YOUR OBJECTIVE: The data below is to be transcribed word for word; pictures are to be excluded.

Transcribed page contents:
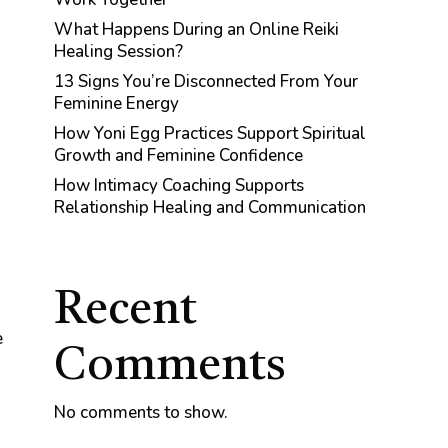
What Happens During an Online Reiki
Healing Session?
13 Signs You’re Disconnected From Your
Feminine Energy
How Yoni Egg Practices Support Spiritual
Growth and Feminine Confidence
How Intimacy Coaching Supports
Relationship Healing and Communication
Recent
e
Comments
No comments to show.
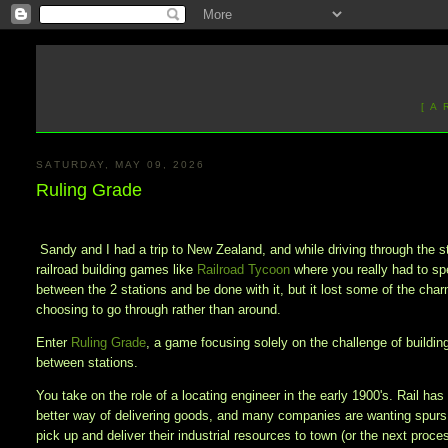
[ A
SATURDAY, MAY 09, 2026
Ruling Grade
Sandy and I had a trip to New Zealand, and while driving through the s
railroad building games like
Railroad Tycoon
where you really had to spe
between the 2 stations and be done with it, but it lost some of the ch
choosing to go through rather than around.
Enter
Ruling Grade
, a game focusing solely on the challenge of building
between stations.
You take on the role of a locating engineer in the early 1900's. Rail has
better way of delivering goods, and many companies are wanting spurs o
pick up and deliver their industrial resources to town (or the next proce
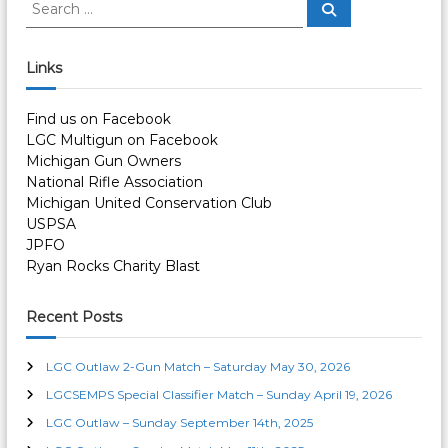
S
S
e
e
a
a
r
c
r
Links
h
c
h
Find us on Facebook
f
LGC Multigun on Facebook
o
Michigan Gun Owners
r
National Rifle Association
:
Michigan United Conservation Club
USPSA
JPFO
Ryan Rocks Charity Blast
Recent Posts
LGC Outlaw 2-Gun Match – Saturday May 30, 2026
LGCSEMPS Special Classifier Match – Sunday April 19, 2026
LGC Outlaw – Sunday September 14th, 2025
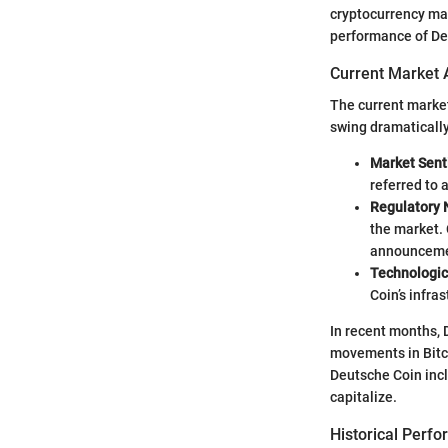
cryptocurrency mar
performance of De
Current Market 
The current market
swing dramatically 
Market Sen
referred to 
Regulatory
the market. 
announceme
Technologi
Coin’s infra
In recent months,
movements in Bitco
Deutsche Coin incl
capitalize.
Historical Perf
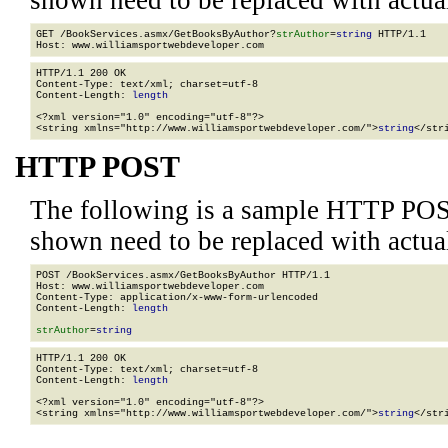
shown need to be replaced with actua
GET /BookServices.asmx/GetBooksByAuthor?
strAuthor
=
string
 HTTP/1.1

HTTP/1.1 200 OK

Content-Type: text/xml; charset=utf-8

Content-Length: 
length
<?xml version="1.0" encoding="utf-8"?>

<string xmlns="http://www.williamsportwebdeveloper.com/">
string
</str
HTTP POST
The following is a sample HTTP POS
shown need to be replaced with actua
POST /BookServices.asmx/GetBooksByAuthor HTTP/1.1

Host: www.williamsportwebdeveloper.com

Content-Type: application/x-www-form-urlencoded

Content-Length: 
length
strAuthor
=
string
HTTP/1.1 200 OK

Content-Type: text/xml; charset=utf-8

Content-Length: 
length
<?xml version="1.0" encoding="utf-8"?>

<string xmlns="http://www.williamsportwebdeveloper.com/">
string
</str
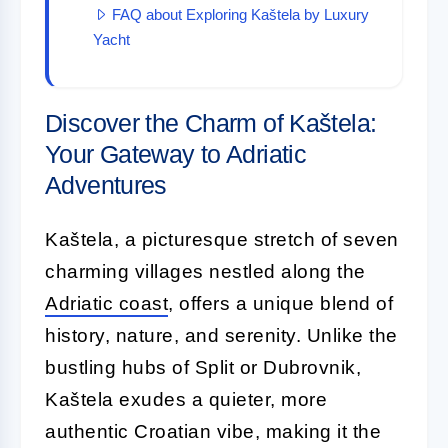
FAQ about Exploring Kaštela by Luxury
Yacht
Discover the Charm of Kaštela:
Your Gateway to Adriatic
Adventures
Kaštela, a picturesque stretch of seven
charming villages nestled along the
Adriatic coast
, offers a unique blend of
history, nature, and serenity. Unlike the
bustling hubs of Split or Dubrovnik,
Kaštela exudes a quieter, more
authentic Croatian vibe, making it the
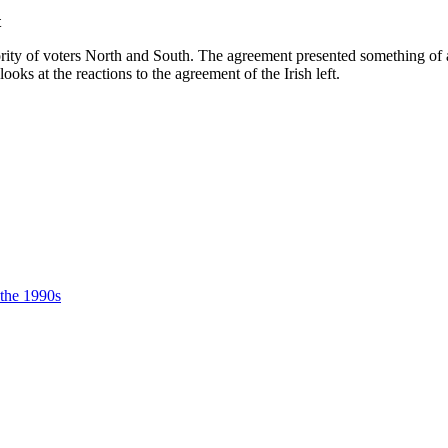
t
 of voters North and South. The agreement presented something of a H
ks at the reactions to the agreement of the Irish left.
 the 1990s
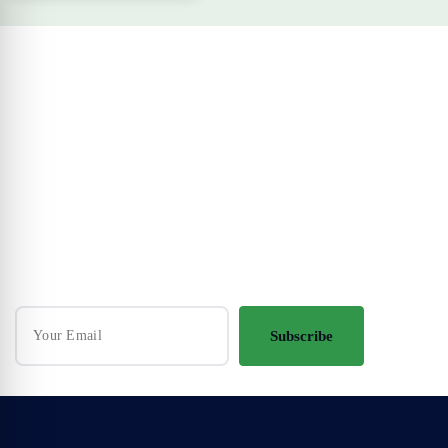
Your Travel Journey Starts Here
Sign up and we'll send the best deals to you
Subscribe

EXPECTED ANSWER:
What Happens During an Online Reiki
Healing Session?
13 Signs You’re Disconnected From Your
Feminine Energy
How Yoni Egg Practices Support Spiritual
Growth and Feminine Confidence
How Intimacy Coaching Supports
Relationship Healing and Communication
Recent
e
Comments
No comments to show.
[ A
SATURDAY, MAY 09, 2026
Ruling Grade
Sandy and I had a trip to New Zealand, and while driving through the s
railroad building games like
Railroad Tycoon
where you really had to spe
between the 2 stations and be done with it, but it lost some of the ch
choosing to go through rather than around.
Enter
Ruling Grade
, a game focusing solely on the challenge of building
between stations.
You take on the role of a locating engineer in the early 1900's. Rail has
better way of delivering goods, and many companies are wanting spurs o
pick up and deliver their industrial resources to town (or the next proce
S
S
e
e
a
a
r
c
r
Links
h
c
h
Find us on Facebook
f
LGC Multigun on Facebook
o
Michigan Gun Owners
r
National Rifle Association
:
Michigan United Conservation Club
USPSA
JPFO
Ryan Rocks Charity Blast
Recent Posts
LGC Outlaw 2-Gun Match – Saturday May 30, 2026
LGCSEMPS Special Classifier Match – Sunday April 19, 2026
LGC Outlaw – Sunday September 14th, 2025
cryptocurrency mar
performance of De
Current Market 
The current market
swing dramatically 
Market Sen
referred to 
Regulatory
the market. 
announceme
Technologi
Coin’s infra
In recent months,
movements in Bitco
Deutsche Coin incl
capitalize.
Historical Perf
shown need to be replaced with actua
GET /BookServices.asmx/GetBooksByAuthor?
strAuthor
=
string
 HTTP/1.1

HTTP/1.1 200 OK

Content-Type: text/xml; charset=utf-8

Content-Length: 
length
<?xml version="1.0" encoding="utf-8"?>

<string xmlns="http://www.williamsportwebdeveloper.com/">
string
</str
HTTP POST
The following is a sample HTTP POS
shown need to be replaced with actua
POST /BookServices.asmx/GetBooksByAuthor HTTP/1.1

Host: www.williamsportwebdeveloper.com

Content-Type: application/x-www-form-urlencoded

Content-Length: 
length
strAuthor
=
string
HTTP/1.1 200 OK

Content-Type: text/xml; charset=utf-8

Content-Length: 
length
<?xml version="1.0" encoding="utf-8"?>

<string xmlns="http://www.williamsportwebdeveloper.com/">
string
</str
FAQ about Exploring Kaštela by Luxury
Yacht
Discover the Charm of Kaštela:
Your Gateway to Adriatic
Adventures
Kaštela, a picturesque stretch of seven
charming villages nestled along the
Adriatic coast
, offers a unique blend of
history, nature, and serenity. Unlike the
bustling hubs of Split or Dubrovnik,
Kaštela exudes a quieter, more
authentic Croatian vibe, making it the
t
 of voters North and South. The agreement presented something of a H
ks at the reactions to the agreement of the Irish left.
 the 1990s
Your Travel Journey Starts Here
Sign up and we'll send the best deals to you
Subscribe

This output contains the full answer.